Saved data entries
------------------------------------------------

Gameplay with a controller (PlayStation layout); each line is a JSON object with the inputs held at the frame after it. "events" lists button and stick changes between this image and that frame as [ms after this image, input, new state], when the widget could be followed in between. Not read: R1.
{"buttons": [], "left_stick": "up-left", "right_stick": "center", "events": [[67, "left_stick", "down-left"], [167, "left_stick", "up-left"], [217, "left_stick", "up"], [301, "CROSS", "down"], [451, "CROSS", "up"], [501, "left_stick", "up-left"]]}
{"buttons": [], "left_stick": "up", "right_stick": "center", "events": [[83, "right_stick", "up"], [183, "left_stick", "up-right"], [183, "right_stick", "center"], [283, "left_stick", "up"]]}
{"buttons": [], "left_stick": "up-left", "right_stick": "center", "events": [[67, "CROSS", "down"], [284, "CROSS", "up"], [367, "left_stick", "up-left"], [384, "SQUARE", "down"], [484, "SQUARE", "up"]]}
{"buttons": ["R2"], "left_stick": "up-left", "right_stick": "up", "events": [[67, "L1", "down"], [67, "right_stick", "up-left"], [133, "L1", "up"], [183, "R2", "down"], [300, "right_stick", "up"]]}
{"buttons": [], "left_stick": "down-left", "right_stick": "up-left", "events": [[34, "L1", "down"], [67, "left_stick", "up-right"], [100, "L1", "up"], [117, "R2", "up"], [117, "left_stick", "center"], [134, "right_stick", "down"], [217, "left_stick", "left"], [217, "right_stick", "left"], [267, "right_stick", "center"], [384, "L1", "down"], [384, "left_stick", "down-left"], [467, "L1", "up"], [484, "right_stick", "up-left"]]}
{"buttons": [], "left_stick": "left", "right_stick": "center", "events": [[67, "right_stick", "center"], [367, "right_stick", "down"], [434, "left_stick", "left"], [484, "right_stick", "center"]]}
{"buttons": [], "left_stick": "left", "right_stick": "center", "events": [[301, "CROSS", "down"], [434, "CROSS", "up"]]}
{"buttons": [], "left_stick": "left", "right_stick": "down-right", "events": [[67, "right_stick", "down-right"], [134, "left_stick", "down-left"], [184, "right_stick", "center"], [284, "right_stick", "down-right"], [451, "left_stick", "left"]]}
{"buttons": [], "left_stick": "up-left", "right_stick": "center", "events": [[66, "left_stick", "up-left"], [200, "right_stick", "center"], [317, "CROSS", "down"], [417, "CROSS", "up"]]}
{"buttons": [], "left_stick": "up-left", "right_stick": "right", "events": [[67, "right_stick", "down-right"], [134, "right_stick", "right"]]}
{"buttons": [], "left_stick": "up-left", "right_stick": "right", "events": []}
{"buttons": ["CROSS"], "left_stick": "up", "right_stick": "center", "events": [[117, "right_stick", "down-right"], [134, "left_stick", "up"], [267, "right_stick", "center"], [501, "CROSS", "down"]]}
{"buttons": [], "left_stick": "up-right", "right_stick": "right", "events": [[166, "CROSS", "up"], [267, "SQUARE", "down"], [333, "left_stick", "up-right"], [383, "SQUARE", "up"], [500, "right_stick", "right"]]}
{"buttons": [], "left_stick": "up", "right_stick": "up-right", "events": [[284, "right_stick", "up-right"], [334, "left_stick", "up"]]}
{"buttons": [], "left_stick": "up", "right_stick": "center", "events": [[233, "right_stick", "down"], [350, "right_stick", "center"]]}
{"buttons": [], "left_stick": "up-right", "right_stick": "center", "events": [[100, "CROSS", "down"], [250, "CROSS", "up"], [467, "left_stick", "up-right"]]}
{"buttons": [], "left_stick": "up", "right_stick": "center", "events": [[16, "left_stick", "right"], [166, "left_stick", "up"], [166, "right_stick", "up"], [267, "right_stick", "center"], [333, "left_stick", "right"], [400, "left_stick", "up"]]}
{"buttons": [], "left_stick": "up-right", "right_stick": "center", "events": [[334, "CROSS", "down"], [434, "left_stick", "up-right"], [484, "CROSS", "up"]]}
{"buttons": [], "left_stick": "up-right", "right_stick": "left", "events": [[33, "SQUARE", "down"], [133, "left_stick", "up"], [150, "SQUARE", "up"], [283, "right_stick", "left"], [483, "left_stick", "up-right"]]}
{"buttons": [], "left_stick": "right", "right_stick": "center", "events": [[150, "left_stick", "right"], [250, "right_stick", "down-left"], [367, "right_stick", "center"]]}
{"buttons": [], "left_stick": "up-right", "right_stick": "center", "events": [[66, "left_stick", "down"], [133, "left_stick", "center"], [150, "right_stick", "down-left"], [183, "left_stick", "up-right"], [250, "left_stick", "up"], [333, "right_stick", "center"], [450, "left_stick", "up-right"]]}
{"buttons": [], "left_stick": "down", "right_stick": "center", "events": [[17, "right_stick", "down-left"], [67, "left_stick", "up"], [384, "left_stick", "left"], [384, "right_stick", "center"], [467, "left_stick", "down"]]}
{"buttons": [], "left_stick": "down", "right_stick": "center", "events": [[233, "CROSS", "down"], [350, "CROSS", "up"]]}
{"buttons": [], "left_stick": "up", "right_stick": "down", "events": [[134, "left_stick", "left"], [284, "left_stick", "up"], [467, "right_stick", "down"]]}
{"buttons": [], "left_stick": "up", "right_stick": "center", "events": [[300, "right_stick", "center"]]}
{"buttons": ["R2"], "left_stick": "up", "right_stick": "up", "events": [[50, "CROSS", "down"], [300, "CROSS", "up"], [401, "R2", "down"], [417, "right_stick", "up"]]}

------------------------------------------------

> [DIRECTIONS FOR THIS TASK] Using the records above, copy all lines that include the word "SQUARE".

> [YOUR RESPONSE]
{"buttons": [], "left_stick": "up-left", "right_stick": "center", "events": [[67, "CROSS", "down"], [284, "CROSS", "up"], [367, "left_stick", "up-left"], [384, "SQUARE", "down"], [484, "SQUARE", "up"]]}
{"buttons": [], "left_stick": "up-right", "right_stick": "right", "events": [[166, "CROSS", "up"], [267, "SQUARE", "down"], [333, "left_stick", "up-right"], [383, "SQUARE", "up"], [500, "right_stick", "right"]]}
{"buttons": [], "left_stick": "up-right", "right_stick": "left", "events": [[33, "SQUARE", "down"], [133, "left_stick", "up"], [150, "SQUARE", "up"], [283, "right_stick", "left"], [483, "left_stick", "up-right"]]}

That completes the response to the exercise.